Copy out the lines of the records that begin with the line containing "me on the early" and end with the line containing "The Last Lesson by Alphonse", including both of those lines.
(INFORMATION Opens)
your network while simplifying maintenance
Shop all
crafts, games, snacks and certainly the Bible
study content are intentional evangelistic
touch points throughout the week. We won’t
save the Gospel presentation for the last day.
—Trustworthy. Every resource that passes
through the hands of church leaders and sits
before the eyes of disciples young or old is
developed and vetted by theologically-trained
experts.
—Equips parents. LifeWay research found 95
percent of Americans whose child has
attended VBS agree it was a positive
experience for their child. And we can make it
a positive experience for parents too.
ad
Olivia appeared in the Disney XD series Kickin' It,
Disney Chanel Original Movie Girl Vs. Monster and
(INFORMATION Closes)
(INFORMATION Opens)
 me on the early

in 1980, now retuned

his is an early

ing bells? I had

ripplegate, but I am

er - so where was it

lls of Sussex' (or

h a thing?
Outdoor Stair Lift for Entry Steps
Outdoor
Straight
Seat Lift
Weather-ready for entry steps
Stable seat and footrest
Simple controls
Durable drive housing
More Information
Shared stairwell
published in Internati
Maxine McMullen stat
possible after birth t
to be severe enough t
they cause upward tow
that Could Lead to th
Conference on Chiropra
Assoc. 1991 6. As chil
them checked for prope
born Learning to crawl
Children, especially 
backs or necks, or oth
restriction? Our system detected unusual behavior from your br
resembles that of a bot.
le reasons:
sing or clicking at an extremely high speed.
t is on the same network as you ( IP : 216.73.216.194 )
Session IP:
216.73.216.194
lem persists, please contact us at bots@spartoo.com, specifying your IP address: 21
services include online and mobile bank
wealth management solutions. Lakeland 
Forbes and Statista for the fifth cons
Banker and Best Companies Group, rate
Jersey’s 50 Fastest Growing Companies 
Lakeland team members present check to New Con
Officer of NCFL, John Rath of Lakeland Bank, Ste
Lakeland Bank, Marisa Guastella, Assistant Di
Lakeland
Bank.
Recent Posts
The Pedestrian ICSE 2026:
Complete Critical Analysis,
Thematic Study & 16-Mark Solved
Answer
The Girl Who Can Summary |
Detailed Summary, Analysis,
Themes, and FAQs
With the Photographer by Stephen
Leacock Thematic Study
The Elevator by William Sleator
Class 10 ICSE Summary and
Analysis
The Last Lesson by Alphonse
(INFORMATION Closes)
#### YOUR RESPONSE
 me on the early

in 1980, now retuned

his is an early

ing bells? I had

ripplegate, but I am

er - so where was it

lls of Sussex' (or

h a thing?
Outdoor Stair Lift for Entry Steps
Outdoor
Straight
Seat Lift
Weather-ready for entry steps
Stable seat and footrest
Simple controls
Durable drive housing
More Information
Shared stairwell
published in Internati
Maxine McMullen stat
possible after birth t
to be severe enough t
they cause upward tow
that Could Lead to th
Conference on Chiropra
Assoc. 1991 6. As chil
them checked for prope
born Learning to crawl
Children, especially 
backs or necks, or oth
restriction? Our system detected unusual behavior from your br
resembles that of a bot.
le reasons:
sing or clicking at an extremely high speed.
t is on the same network as you ( IP : 216.73.216.194 )
Session IP:
216.73.216.194
lem persists, please contact us at bots@spartoo.com, specifying your IP address: 21
services include online and mobile bank
wealth management solutions. Lakeland 
Forbes and Statista for the fifth cons
Banker and Best Companies Group, rate
Jersey’s 50 Fastest Growing Companies 
Lakeland team members present check to New Con
Officer of NCFL, John Rath of Lakeland Bank, Ste
Lakeland Bank, Marisa Guastella, Assistant Di
Lakeland
Bank.
Recent Posts
The Pedestrian ICSE 2026:
Complete Critical Analysis,
Thematic Study & 16-Mark Solved
Answer
The Girl Who Can Summary |
Detailed Summary, Analysis,
Themes, and FAQs
With the Photographer by Stephen
Leacock Thematic Study
The Elevator by William Sleator
Class 10 ICSE Summary and
Analysis
The Last Lesson by Alphonse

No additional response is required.